El obispo, que recibió una llamada de apoyo del Papa, afirma que el comportamiento del párroco es «inaceptables para un sacerdote, para un cristiano y también para un hombre»

CORRESPONSAL EN ROMAActualizado:

El obispo de Padua, monseñor Claudio Cipolla, suspende «a divinis» al sacerdote Andrea Contin, de 49 años, acusado de organizar orgías en la casa parroquial. No podrá ya ejercer su ministerio sacerdotal. El obispo ha confirmado haber recibido el apoyo del Papa Francisco: «El sábado 28, a las 19,30, me ha llamado por teléfono el Pontífice y me ha dado ánimos para ser fuerte a la hora de afrontar este doloroso y difícil momento de la Iglesia de Padua», ha manifestado el obispo. Monseñor Cipolla, que se encontraba de viaje en América del sur cuando estalló el escándalo, regresó de inmediato a Padua y afrontó con determinación un caso sin precedentes en la diócesis.

Monseñor Cipolla ha empleado la mano dura contra el párroco, al abrir el procedimiento para suspenderlo «a divinis», pena prevista en el Código de Derecho Canónico de la Iglesia Católica. «Las conclusiones a las que he llegado me hacen sufrir, pero son necesarias. No son provocadas del clamor mediático, sino de investigaciones directas y de la constatación de que estos hechos hacen que don Andrea Contin no sea idóneo para ejercitar su misión. Por este motivo he abierto un procedimiento para la suspensión “a divinis”», afirma el obispo Claudio Cipolla.

Denuncia de la amante

El escándalo sexual de Andrea Contin suscitó clamor en la comunidad cristiana de Padua, sorprendida al enterarse de la denuncia que había presentado a los Carabineros una amante del párroco, también de 49 años, madre de familia. En la investigación que se abrió se descubrieron los viajes de lujo del párroco de la iglesia de San Lazaro con sus amantes, orgías organizadas en la casa parroquial, con una sala que había convertido en una especie de sex shop, incluyendo casetes de vídeos pornográficos, en cada una de las cuales había puesto una etiqueta con el nombre de un Pontífice para disimular su contenido.

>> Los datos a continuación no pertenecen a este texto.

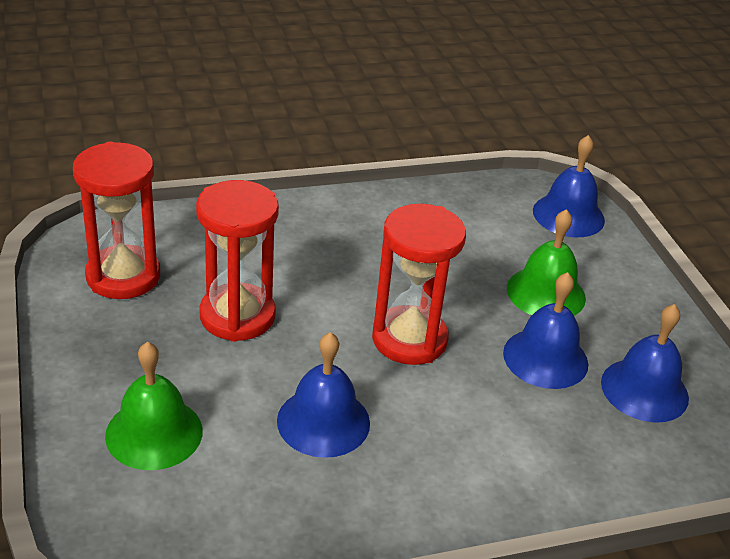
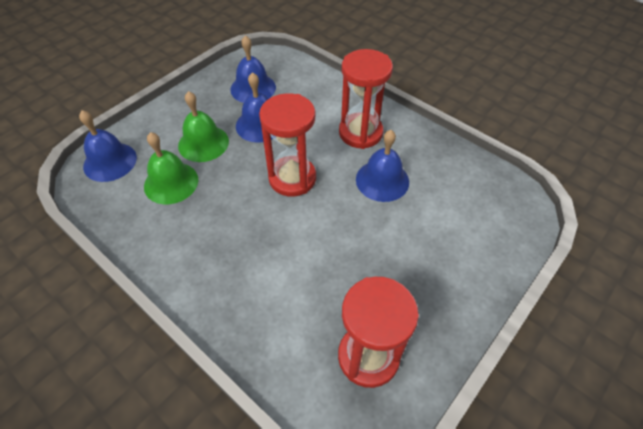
camera: 120 degrees left, 15 degrees up
green bell [105,342,203,470] -> green bell moved to [144,132,198,204]
red hourglass [196,180,279,342] -> red hourglass moved to [339,49,393,149]

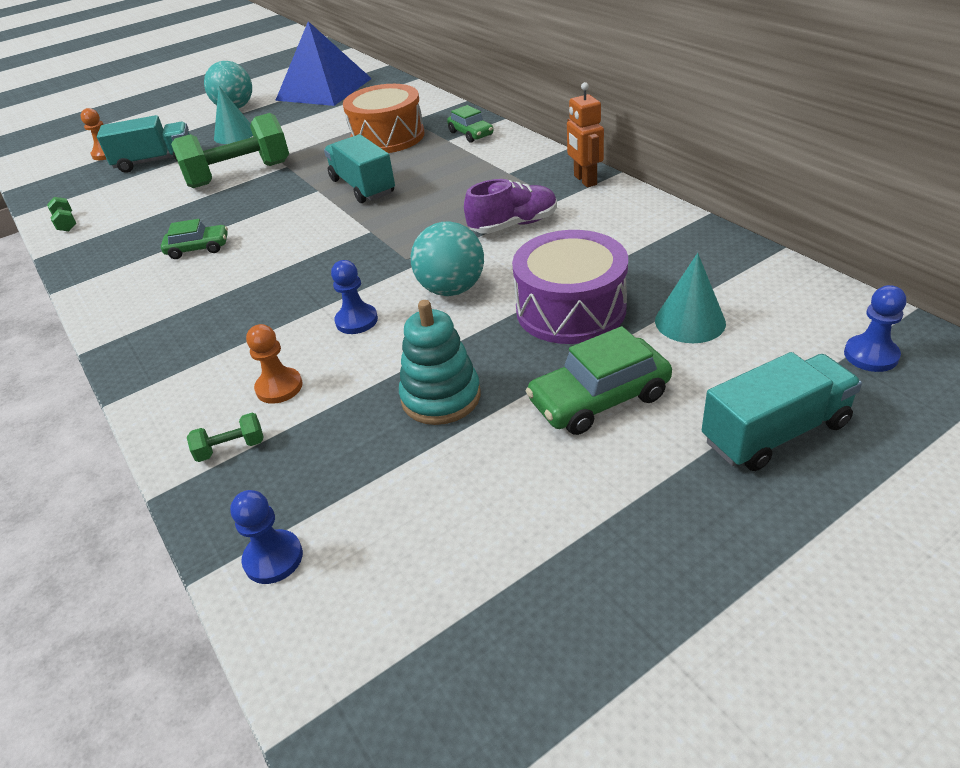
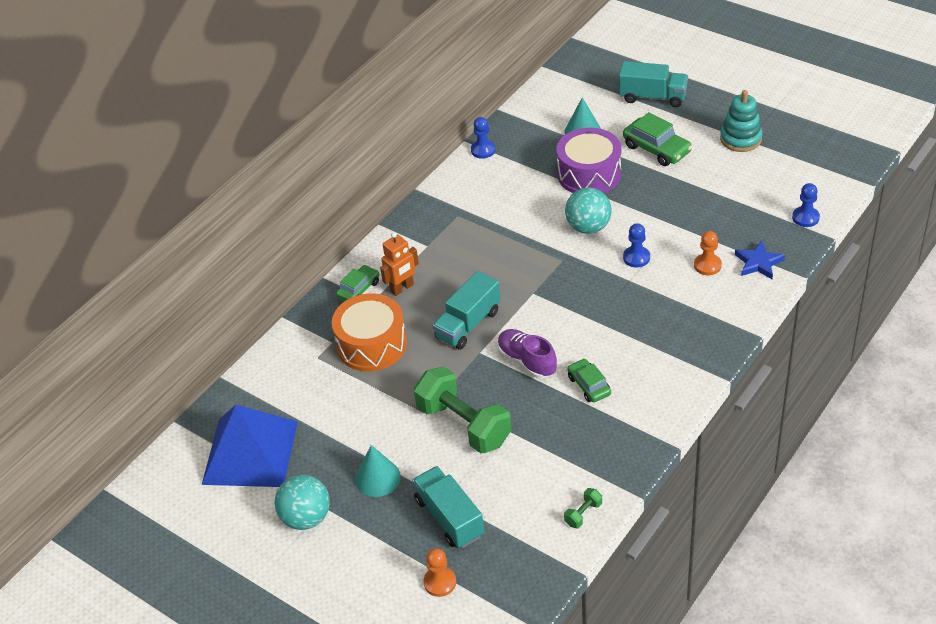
camera: 110 degrees left, 5 degrees up
green dumbbell [187,413,264,462] -> blue star [735,241,785,279]
turquoise stacking toy [399,300,481,425] -> turquoise stacking toy moved to [720,90,763,152]
purple shoe [464,179,557,234] -> purple shoe moved to [497,329,557,379]
orange robot [567,82,604,187] -> orange robot moved to [380,232,419,296]
turquoise truck [702,352,862,471] -> turquoise truck turned 150 degrees clockwise [619,61,688,107]
blue pawn [844,285,906,372] -> blue pawn moved to [471,117,496,159]

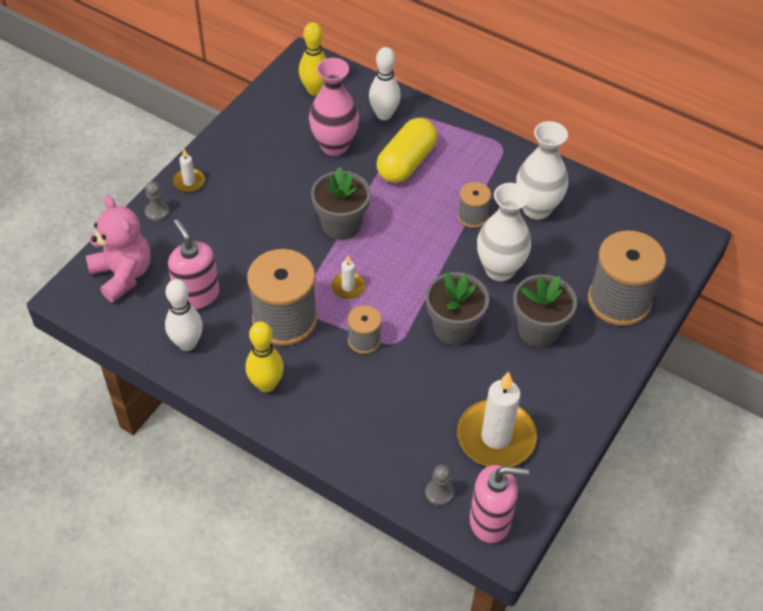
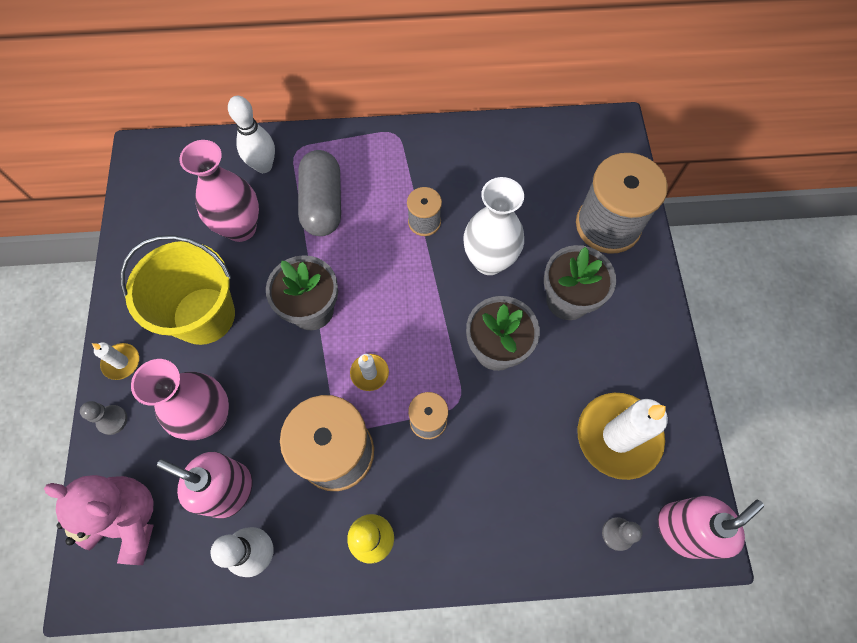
camera: 35 degrees left, 15 degrees up
yellow bowling pin [299,22,327,96] -> none
yellow capsule [376,118,437,183] -> grey capsule [298,150,341,236]
white vase [516,121,568,220] -> none
none -> yellow bucket [120,235,235,345]
none -> pink vase [131,359,229,440]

«Comportamiento inmoral intolerable»

El obispo Claudio Cipolla abrió también de inmediato una investigación y ahora ha hecho públicas las conclusiones: «Hemos madurado la certidumbre de sus graves responsabilidades morales, comportamientos inaceptables para un sacerdote, para un cristiano y también para un hombre. Nos alejamos de estos comportamientos inmorales intolerables. El celibato es una elección difícil que puede ser acogida solo con la fe, una elección que hemos hecho en edad adulta y hace posible una dedicación plena. El comportamiento de don Andrea ha sido en contraste total con los compromisos que había asumido con la Iglesia, no es idóneo para ejercitar su ministerio».